#### TASK DETAILS
Repeat the listing verbatim, everything from the line containing "上市櫃興櫃年數 (Actual)" down to the line containing "Does Orthoptiste account", with both of those lines included.

[Records contained in a dataset]

——

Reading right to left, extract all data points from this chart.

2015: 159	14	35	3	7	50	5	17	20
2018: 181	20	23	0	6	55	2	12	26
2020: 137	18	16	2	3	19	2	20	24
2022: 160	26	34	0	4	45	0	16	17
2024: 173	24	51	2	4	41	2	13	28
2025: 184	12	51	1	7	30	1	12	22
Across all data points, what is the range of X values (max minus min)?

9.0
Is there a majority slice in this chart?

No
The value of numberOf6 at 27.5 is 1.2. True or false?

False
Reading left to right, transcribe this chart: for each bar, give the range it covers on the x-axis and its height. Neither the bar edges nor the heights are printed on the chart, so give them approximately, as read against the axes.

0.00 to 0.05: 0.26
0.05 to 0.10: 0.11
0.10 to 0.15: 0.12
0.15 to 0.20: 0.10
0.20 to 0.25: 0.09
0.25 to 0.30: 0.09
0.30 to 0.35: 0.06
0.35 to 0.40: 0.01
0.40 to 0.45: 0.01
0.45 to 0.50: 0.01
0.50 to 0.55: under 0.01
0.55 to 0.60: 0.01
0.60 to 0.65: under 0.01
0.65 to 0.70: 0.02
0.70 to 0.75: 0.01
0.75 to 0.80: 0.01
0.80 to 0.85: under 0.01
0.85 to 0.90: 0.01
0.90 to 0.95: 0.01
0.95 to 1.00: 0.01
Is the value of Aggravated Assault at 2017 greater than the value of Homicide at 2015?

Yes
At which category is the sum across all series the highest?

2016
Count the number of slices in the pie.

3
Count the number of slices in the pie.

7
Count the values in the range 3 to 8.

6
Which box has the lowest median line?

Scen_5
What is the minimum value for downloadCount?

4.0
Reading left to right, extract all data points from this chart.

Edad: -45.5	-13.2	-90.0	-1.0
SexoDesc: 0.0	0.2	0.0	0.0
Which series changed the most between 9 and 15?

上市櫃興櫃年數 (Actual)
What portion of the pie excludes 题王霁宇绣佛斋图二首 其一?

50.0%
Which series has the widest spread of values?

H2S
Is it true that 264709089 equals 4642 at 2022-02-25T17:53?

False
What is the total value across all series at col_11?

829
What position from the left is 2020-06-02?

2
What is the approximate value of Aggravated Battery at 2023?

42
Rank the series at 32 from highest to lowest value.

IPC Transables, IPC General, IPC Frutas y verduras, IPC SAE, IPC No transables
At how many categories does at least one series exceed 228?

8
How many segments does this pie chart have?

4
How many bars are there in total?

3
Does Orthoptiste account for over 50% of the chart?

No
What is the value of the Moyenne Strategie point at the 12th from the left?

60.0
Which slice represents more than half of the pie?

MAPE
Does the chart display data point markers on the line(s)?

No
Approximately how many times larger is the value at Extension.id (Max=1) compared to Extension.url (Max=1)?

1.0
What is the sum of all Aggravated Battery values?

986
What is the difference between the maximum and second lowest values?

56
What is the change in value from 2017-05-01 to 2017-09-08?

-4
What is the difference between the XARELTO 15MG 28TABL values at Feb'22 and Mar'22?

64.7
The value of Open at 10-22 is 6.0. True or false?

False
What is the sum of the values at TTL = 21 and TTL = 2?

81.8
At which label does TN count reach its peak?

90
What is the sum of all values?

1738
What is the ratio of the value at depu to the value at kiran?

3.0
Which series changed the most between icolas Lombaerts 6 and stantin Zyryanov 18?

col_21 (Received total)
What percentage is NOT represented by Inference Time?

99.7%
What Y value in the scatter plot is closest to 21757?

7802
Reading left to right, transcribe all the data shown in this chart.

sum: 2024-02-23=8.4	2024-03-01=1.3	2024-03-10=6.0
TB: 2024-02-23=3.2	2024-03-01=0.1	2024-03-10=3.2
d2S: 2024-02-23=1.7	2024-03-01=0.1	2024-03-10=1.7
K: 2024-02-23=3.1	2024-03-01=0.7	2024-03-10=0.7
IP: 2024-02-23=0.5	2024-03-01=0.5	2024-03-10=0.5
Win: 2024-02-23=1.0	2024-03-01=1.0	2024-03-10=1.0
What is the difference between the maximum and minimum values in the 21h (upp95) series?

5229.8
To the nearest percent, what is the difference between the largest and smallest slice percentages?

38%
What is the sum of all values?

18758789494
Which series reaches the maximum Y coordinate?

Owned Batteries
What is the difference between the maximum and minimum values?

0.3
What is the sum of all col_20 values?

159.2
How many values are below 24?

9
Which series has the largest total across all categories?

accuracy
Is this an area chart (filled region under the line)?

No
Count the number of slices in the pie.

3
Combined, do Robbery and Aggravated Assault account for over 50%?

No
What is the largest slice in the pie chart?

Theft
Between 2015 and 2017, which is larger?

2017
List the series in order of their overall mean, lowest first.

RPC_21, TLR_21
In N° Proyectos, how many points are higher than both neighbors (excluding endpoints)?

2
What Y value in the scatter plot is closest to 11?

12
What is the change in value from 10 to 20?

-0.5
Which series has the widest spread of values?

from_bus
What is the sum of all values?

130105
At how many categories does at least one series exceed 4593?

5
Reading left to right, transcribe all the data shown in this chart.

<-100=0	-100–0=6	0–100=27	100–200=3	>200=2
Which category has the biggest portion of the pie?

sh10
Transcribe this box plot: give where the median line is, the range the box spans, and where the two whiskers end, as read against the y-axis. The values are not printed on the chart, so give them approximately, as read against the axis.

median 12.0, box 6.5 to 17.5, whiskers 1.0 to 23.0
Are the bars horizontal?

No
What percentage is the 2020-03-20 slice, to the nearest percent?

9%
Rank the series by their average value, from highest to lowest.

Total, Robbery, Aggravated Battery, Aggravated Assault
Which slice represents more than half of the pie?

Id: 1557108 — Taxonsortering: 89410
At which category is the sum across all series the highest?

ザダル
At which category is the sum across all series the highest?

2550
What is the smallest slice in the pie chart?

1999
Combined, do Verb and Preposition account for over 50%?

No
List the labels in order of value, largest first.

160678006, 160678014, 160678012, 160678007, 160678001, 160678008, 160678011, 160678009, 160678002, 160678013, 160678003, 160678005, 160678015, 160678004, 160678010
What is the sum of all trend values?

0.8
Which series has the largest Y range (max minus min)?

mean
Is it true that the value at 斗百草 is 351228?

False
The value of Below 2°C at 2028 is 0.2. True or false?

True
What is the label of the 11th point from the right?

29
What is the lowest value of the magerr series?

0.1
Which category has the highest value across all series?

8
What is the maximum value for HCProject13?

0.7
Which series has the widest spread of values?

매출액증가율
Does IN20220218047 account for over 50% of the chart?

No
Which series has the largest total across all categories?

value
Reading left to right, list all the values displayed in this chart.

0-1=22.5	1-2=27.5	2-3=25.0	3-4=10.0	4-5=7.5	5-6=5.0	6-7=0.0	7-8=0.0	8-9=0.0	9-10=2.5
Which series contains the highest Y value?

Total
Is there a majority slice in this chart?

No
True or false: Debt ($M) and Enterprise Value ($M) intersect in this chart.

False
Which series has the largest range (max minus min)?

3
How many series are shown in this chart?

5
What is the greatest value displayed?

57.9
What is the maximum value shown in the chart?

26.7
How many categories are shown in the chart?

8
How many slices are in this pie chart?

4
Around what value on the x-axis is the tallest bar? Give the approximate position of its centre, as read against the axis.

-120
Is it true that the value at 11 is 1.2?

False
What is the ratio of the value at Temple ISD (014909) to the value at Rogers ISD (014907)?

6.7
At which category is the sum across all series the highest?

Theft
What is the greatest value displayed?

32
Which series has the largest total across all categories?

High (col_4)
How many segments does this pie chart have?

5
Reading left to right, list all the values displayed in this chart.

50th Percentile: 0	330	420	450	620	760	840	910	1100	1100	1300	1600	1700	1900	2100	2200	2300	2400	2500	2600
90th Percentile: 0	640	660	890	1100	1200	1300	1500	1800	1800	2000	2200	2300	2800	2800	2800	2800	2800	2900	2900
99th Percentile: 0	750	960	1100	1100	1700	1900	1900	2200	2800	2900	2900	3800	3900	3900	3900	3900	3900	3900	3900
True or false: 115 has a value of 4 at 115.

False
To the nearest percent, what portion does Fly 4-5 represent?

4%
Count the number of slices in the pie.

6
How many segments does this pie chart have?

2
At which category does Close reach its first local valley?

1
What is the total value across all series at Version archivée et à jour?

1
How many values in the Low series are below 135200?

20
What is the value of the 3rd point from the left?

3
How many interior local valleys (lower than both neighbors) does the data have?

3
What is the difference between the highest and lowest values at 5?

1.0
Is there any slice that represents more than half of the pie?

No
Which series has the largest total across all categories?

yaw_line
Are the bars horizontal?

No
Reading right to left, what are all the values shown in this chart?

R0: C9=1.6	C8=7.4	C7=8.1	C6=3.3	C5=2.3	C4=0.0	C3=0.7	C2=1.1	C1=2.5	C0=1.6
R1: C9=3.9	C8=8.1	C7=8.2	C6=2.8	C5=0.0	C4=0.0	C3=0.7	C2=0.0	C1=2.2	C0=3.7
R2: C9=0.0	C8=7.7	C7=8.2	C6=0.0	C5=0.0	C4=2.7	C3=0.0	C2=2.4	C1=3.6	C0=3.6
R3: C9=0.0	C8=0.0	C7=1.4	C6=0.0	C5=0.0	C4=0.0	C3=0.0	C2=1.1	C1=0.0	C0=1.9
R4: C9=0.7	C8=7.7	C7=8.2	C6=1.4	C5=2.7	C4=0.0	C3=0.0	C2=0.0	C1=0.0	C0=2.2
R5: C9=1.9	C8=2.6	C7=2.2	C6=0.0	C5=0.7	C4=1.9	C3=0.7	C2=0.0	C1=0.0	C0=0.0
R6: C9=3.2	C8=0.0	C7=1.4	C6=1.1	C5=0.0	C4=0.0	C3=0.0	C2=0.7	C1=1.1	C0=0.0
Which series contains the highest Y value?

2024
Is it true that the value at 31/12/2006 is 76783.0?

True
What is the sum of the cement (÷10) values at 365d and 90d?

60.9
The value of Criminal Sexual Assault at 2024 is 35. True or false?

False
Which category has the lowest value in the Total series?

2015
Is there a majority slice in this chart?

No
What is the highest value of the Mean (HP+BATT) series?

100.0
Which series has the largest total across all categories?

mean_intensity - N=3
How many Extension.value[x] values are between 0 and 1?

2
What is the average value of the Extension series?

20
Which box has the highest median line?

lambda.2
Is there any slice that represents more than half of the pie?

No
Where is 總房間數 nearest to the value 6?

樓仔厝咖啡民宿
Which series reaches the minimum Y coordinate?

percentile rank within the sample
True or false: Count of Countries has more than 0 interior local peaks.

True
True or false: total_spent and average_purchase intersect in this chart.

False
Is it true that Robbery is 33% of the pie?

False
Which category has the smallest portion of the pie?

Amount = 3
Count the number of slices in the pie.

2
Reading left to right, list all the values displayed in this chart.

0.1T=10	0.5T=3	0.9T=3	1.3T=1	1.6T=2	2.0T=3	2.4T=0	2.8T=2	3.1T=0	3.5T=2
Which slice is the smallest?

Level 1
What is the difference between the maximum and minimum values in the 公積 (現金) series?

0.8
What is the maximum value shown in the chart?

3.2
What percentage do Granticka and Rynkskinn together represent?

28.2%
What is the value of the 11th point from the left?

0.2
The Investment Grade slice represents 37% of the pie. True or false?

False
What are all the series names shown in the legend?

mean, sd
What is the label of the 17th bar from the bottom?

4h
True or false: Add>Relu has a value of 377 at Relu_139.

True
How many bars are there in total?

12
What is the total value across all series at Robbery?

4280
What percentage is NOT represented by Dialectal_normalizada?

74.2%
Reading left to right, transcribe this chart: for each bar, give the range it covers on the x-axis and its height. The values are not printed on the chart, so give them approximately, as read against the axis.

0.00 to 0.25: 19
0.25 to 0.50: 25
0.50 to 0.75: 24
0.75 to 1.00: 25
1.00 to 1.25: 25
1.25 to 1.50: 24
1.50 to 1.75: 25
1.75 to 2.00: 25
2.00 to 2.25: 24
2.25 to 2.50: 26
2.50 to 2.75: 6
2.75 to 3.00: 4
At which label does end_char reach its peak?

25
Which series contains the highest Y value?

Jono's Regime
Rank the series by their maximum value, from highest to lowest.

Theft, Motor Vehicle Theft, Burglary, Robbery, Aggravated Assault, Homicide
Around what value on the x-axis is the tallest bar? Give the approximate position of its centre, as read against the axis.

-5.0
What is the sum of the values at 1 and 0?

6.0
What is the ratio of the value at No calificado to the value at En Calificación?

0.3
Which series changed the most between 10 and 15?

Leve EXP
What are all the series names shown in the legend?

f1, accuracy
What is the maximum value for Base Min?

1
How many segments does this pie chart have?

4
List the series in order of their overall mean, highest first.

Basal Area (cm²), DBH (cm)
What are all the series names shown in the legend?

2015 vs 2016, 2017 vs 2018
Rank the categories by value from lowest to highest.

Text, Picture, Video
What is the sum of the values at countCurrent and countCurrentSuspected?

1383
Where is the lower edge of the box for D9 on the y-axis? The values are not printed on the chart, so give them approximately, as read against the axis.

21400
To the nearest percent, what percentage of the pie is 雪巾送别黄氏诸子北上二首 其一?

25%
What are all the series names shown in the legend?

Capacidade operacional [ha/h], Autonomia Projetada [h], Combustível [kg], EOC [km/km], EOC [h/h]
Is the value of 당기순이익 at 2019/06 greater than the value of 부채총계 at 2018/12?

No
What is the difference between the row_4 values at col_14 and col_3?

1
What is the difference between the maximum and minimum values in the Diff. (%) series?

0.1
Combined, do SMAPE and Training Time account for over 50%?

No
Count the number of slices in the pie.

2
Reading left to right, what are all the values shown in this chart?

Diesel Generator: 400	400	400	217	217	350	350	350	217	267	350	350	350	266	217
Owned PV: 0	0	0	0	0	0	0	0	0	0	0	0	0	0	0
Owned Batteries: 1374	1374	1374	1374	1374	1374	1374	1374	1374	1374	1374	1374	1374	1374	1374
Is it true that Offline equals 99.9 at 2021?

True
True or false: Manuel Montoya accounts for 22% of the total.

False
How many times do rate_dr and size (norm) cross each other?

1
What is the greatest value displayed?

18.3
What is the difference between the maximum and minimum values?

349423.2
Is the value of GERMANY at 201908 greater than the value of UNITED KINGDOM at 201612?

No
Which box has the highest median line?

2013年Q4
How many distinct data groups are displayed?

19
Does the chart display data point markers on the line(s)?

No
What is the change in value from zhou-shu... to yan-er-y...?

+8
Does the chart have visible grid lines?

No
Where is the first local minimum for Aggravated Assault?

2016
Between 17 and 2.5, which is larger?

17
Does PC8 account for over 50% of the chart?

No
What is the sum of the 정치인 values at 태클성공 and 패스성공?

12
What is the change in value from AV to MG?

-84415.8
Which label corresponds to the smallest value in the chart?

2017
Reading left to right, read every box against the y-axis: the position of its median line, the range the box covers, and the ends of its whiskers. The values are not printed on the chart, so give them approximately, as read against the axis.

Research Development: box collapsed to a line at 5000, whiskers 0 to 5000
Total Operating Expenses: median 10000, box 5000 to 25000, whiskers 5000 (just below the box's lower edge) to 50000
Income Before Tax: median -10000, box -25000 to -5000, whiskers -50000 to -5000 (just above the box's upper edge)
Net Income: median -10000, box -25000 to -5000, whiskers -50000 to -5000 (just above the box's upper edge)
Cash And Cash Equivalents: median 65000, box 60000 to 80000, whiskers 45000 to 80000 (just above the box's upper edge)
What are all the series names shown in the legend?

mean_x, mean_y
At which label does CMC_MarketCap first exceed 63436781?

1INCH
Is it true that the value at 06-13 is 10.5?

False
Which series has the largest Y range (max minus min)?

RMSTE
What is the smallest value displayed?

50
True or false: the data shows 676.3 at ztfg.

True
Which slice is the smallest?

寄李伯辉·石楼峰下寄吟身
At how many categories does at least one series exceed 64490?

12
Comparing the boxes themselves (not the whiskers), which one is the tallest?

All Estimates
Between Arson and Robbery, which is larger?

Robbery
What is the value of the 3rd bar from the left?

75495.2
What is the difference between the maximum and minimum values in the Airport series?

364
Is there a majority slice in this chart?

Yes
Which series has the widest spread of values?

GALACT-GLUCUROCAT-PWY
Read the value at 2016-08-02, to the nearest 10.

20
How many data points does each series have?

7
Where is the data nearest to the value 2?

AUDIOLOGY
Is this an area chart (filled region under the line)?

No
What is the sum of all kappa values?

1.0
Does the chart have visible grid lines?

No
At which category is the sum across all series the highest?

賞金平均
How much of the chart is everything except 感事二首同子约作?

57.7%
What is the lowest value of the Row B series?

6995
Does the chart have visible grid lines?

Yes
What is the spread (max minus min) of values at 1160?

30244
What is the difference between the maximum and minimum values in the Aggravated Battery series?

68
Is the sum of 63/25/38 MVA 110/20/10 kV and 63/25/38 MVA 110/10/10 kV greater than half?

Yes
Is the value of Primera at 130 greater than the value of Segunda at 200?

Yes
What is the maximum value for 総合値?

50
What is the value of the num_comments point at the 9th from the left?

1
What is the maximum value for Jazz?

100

——

#### SOLUTION BELOW
上市櫃興櫃年數 (Actual)
What portion of the pie excludes 题王霁宇绣佛斋图二首 其一?

50.0%
Which series has the widest spread of values?

H2S
Is it true that 264709089 equals 4642 at 2022-02-25T17:53?

False
What is the total value across all series at col_11?

829
What position from the left is 2020-06-02?

2
What is the approximate value of Aggravated Battery at 2023?

42
Rank the series at 32 from highest to lowest value.

IPC Transables, IPC General, IPC Frutas y verduras, IPC SAE, IPC No transables
At how many categories does at least one series exceed 228?

8
How many segments does this pie chart have?

4
How many bars are there in total?

3
Does Orthoptiste account for over 50% of the chart?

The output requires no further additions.